__About this task__: Please reproduce the source text of each item below word for word, leaving out the pictures.

__Supplied material__:
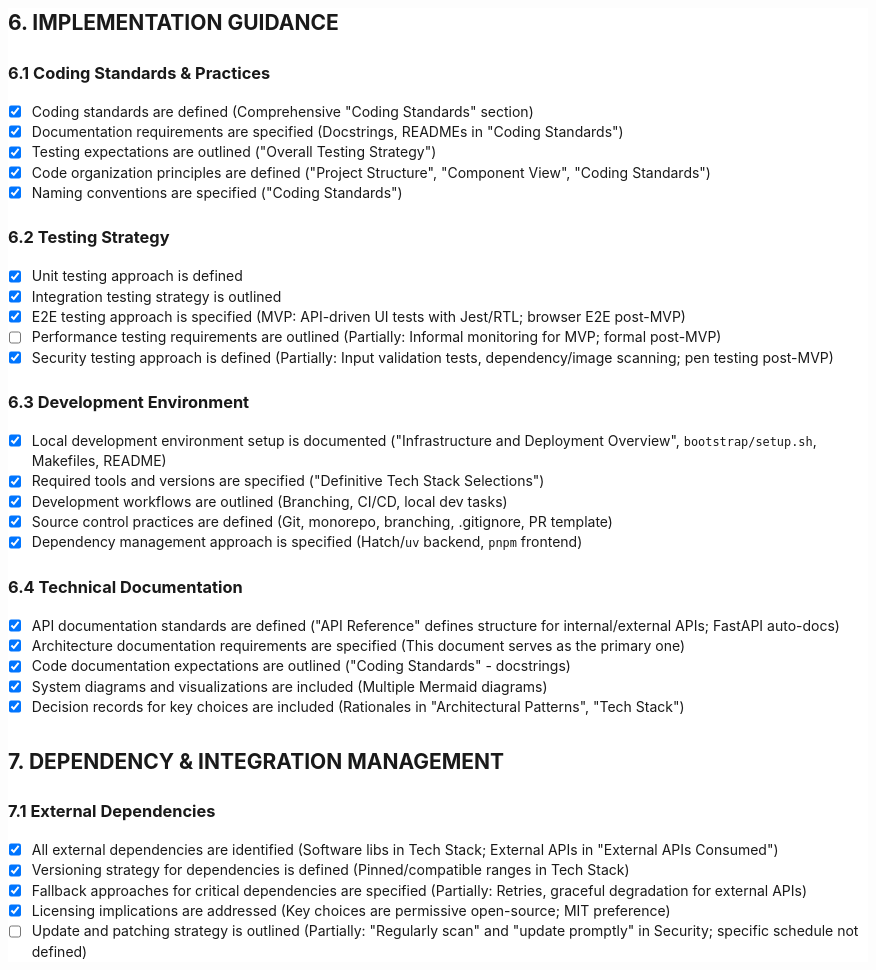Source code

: ## 6. IMPLEMENTATION GUIDANCE

### 6.1 Coding Standards & Practices

- [x] Coding standards are defined (Comprehensive "Coding Standards" section)
- [x] Documentation requirements are specified (Docstrings, READMEs in "Coding Standards")
- [x] Testing expectations are outlined ("Overall Testing Strategy")
- [x] Code organization principles are defined ("Project Structure", "Component View", "Coding Standards")
- [x] Naming conventions are specified ("Coding Standards")

### 6.2 Testing Strategy

- [x] Unit testing approach is defined
- [x] Integration testing strategy is outlined
- [x] E2E testing approach is specified (MVP: API-driven UI tests with Jest/RTL; browser E2E post-MVP)
- [ ] Performance testing requirements are outlined (Partially: Informal monitoring for MVP; formal post-MVP)
- [x] Security testing approach is defined (Partially: Input validation tests, dependency/image scanning; pen testing post-MVP)

### 6.3 Development Environment

- [x] Local development environment setup is documented ("Infrastructure and Deployment Overview", `bootstrap/setup.sh`, Makefiles, README)
- [x] Required tools and versions are specified ("Definitive Tech Stack Selections")
- [x] Development workflows are outlined (Branching, CI/CD, local dev tasks)
- [x] Source control practices are defined (Git, monorepo, branching, .gitignore, PR template)
- [x] Dependency management approach is specified (Hatch/`uv` backend, `pnpm` frontend)

### 6.4 Technical Documentation

- [x] API documentation standards are defined ("API Reference" defines structure for internal/external APIs; FastAPI auto-docs)
- [x] Architecture documentation requirements are specified (This document serves as the primary one)
- [x] Code documentation expectations are outlined ("Coding Standards" - docstrings)
- [x] System diagrams and visualizations are included (Multiple Mermaid diagrams)
- [x] Decision records for key choices are included (Rationales in "Architectural Patterns", "Tech Stack")

## 7. DEPENDENCY & INTEGRATION MANAGEMENT

### 7.1 External Dependencies

- [x] All external dependencies are identified (Software libs in Tech Stack; External APIs in "External APIs Consumed")
- [x] Versioning strategy for dependencies is defined (Pinned/compatible ranges in Tech Stack)
- [x] Fallback approaches for critical dependencies are specified (Partially: Retries, graceful degradation for external APIs)
- [x] Licensing implications are addressed (Key choices are permissive open-source; MIT preference)
- [ ] Update and patching strategy is outlined (Partially: "Regularly scan" and "update promptly" in Security; specific schedule not defined)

__Response__:
Source code

: ## 6. IMPLEMENTATION GUIDANCE

### 6.1 Coding Standards & Practices

- [x] Coding standards are defined (Comprehensive "Coding Standards" section)
- [x] Documentation requirements are specified (Docstrings, READMEs in "Coding Standards")
- [x] Testing expectations are outlined ("Overall Testing Strategy")
- [x] Code organization principles are defined ("Project Structure", "Component View", "Coding Standards")
- [x] Naming conventions are specified ("Coding Standards")

### 6.2 Testing Strategy

- [x] Unit testing approach is defined
- [x] Integration testing strategy is outlined
- [x] E2E testing approach is specified (MVP: API-driven UI tests with Jest/RTL; browser E2E post-MVP)
- [ ] Performance testing requirements are outlined (Partially: Informal monitoring for MVP; formal post-MVP)
- [x] Security testing approach is defined (Partially: Input validation tests, dependency/image scanning; pen testing post-MVP)

### 6.3 Development Environment

- [x] Local development environment setup is documented ("Infrastructure and Deployment Overview", `bootstrap/setup.sh`, Makefiles, README)
- [x] Required tools and versions are specified ("Definitive Tech Stack Selections")
- [x] Development workflows are outlined (Branching, CI/CD, local dev tasks)
- [x] Source control practices are defined (Git, monorepo, branching, .gitignore, PR template)
- [x] Dependency management approach is specified (Hatch/`uv` backend, `pnpm` frontend)

### 6.4 Technical Documentation

- [x] API documentation standards are defined ("API Reference" defines structure for internal/external APIs; FastAPI auto-docs)
- [x] Architecture documentation requirements are specified (This document serves as the primary one)
- [x] Code documentation expectations are outlined ("Coding Standards" - docstrings)
- [x] System diagrams and visualizations are included (Multiple Mermaid diagrams)
- [x] Decision records for key choices are included (Rationales in "Architectural Patterns", "Tech Stack")

## 7. DEPENDENCY & INTEGRATION MANAGEMENT

### 7.1 External Dependencies

- [x] All external dependencies are identified (Software libs in Tech Stack; External APIs in "External APIs Consumed")
- [x] Versioning strategy for dependencies is defined (Pinned/compatible ranges in Tech Stack)
- [x] Fallback approaches for critical dependencies are specified (Partially: Retries, graceful degradation for external APIs)
- [x] Licensing implications are addressed (Key choices are permissive open-source; MIT preference)
- [ ] Update and patching strategy is outlined (Partially: "Regularly scan" and "update promptly" in Security; specific schedule not defined)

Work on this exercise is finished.